Making Your House into an Art Gallery

I’ve been collecting fine art for 30 years. I buy mostly signed limited editions consisting of lithographs, prints, serigraphs, etchings, and giclees. These are art terms for reproductions, usually created from original paintings by the artist. He or she, in turn, supervises the print-making process and then signs and numbers the prints. These results become what is known as original reproductions. Because an original Picasso or Chagall can fetch a million dollars, this method is the most common way an average person can afford their work.

For example, very few can buy a Rembrandt painting and his etchings are now long gone because the plates from the 1600’s that made them were never designed to last long. So Durand, a master etcher in the mid-1800’s recreated his own plates from the originals and therefore we have Rembrandts after Durand. Those type of prints are relatively affordable and can be purchased by the masses. But the modern artists of today recognize the power of lithography and make 1000’s of copies available to the general public. That’s where you and I benefit. We can gather a collection of plate-signed Picassos for very little. Add in various posters and you have a plethora of opportunities. Frame them up and you can form a “Gallery Chez Vous” in your own home.

If, however, you want to invest in more collectible pieces, you’ll need to fork over a tidy sum to purchase the “hand-signed” versions. Because of the value of the autographs alone, the signed artwork will be priced accordingly. The more rare or “hot” the artist, the higher the premium for the signed edition. Also, the smaller the number of printed pieces, the greater the value. But check eBay and the other Internet sites for the best prices. It’s a very competitive place online and you can pick up some amazing deals.
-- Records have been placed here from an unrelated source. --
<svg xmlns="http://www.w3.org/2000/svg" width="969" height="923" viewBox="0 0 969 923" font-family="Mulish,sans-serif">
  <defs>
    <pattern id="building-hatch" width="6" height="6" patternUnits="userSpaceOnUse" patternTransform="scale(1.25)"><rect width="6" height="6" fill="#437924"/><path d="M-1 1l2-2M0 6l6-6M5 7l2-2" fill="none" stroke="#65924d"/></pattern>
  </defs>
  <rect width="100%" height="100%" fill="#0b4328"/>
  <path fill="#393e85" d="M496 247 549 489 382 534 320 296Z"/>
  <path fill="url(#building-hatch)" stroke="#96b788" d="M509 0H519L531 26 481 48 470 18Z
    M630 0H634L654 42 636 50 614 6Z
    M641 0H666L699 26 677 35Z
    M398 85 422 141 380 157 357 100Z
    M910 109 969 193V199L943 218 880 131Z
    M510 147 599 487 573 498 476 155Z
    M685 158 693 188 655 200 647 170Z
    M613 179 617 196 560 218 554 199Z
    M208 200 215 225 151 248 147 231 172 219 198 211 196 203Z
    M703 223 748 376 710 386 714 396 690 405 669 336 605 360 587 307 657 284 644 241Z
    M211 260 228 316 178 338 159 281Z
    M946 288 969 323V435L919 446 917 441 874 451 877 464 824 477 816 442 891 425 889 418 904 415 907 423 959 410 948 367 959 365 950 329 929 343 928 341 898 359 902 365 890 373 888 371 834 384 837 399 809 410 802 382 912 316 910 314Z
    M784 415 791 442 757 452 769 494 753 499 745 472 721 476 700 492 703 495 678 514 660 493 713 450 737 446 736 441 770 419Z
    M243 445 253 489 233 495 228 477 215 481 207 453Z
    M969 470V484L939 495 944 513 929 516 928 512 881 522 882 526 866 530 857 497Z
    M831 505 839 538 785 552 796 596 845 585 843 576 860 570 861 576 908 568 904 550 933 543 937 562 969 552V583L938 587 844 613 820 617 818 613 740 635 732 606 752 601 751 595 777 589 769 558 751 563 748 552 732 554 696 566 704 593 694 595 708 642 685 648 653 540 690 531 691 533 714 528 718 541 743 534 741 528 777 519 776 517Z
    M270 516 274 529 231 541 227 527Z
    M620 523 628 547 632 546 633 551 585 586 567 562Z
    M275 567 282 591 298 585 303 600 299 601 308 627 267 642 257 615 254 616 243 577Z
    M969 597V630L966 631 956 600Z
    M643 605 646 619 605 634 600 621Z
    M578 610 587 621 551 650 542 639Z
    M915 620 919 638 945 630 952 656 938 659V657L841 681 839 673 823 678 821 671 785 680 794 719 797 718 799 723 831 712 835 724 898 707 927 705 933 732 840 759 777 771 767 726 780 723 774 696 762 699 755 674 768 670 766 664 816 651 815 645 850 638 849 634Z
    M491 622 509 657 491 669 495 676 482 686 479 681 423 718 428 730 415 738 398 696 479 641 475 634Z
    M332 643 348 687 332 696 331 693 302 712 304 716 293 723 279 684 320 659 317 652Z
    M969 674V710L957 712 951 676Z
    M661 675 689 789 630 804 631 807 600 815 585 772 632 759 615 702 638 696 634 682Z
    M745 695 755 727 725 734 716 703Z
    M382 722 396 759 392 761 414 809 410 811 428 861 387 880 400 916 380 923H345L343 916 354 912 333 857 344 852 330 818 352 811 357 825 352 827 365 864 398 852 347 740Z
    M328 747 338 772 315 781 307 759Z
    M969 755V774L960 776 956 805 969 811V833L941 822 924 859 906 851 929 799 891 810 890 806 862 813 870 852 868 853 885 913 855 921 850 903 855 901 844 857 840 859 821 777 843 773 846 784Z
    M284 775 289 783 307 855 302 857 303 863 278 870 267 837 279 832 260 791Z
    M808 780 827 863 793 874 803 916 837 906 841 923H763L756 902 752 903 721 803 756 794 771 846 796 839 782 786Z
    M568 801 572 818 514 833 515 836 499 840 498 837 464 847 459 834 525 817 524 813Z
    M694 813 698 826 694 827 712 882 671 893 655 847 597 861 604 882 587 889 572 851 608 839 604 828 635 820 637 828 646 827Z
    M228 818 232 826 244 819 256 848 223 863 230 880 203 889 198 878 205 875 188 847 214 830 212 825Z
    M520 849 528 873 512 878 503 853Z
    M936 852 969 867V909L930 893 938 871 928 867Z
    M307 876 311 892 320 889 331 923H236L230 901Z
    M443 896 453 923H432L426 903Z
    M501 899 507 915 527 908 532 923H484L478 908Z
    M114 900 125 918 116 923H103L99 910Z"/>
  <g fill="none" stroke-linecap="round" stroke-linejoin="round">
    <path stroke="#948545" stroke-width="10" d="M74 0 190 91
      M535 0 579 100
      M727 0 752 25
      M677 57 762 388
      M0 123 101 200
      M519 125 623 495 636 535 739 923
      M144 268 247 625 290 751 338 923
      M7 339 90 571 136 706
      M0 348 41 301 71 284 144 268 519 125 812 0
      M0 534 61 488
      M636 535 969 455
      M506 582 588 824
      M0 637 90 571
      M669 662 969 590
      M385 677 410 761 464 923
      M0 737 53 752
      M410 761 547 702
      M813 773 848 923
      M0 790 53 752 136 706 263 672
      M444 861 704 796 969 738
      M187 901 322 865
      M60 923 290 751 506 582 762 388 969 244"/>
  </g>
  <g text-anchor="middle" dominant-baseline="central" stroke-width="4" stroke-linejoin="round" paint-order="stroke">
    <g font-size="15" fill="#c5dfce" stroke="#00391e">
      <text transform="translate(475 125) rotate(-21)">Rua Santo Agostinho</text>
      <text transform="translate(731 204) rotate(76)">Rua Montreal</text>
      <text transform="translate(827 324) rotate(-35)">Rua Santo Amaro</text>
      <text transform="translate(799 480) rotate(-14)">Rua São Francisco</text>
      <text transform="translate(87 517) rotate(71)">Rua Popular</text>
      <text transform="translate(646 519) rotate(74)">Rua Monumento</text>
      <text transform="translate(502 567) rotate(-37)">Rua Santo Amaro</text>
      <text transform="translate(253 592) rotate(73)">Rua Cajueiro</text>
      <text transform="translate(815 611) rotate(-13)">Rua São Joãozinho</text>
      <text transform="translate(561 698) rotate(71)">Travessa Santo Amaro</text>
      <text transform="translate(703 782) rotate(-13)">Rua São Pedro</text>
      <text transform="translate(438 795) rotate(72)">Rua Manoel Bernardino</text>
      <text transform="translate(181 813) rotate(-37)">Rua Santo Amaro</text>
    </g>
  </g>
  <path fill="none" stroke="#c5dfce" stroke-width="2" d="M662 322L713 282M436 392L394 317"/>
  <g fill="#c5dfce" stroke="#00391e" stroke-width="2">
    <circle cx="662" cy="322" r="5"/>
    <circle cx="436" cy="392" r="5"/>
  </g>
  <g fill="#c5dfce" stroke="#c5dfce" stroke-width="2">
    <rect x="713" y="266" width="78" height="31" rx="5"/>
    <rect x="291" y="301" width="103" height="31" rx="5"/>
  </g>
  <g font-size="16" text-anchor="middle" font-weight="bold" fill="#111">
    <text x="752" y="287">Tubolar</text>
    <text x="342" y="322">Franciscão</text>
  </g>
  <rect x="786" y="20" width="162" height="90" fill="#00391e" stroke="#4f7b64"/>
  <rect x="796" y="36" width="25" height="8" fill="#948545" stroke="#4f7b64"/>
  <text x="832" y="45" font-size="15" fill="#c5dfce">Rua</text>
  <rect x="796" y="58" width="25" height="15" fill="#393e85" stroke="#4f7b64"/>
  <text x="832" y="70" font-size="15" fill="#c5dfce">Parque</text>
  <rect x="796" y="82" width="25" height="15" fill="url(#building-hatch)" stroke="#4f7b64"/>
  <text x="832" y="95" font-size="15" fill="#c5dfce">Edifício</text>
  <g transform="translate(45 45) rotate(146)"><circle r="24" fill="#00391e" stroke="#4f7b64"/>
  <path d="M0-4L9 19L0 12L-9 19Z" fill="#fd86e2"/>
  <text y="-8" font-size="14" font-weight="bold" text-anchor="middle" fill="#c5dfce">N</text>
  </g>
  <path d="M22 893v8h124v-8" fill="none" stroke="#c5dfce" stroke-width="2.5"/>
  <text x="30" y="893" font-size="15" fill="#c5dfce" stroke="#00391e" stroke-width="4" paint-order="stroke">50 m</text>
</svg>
Pay the least you can for what’s available or offer a low bid when possible. Buy what you like and what looks good, rather than something more valuable that you hate.

Another tip. Lithographs are the least expensive type of print but modern printing processes have made them almost indistinguishable from other types of high-priced prints. So bypass the aquatints and etchings and shoot for the “lithos.” Also try to buy pre-framed pieces to save even more money. Framing can be expensive. Finally, don’t be afraid to buy the lesser-known artists if the art is appealing. Unless you are totally into investment grade, art is art. There are many Picassos I can’t stand but I love the Disney cartoon cels. Buy what you like and decorate the walls of your house with the beauty of art for an amount you can afford. It will bring you great pleasure and joy over the years. And if you decide to change houses, it all goes with you. That’s right, it can even be a moving experience.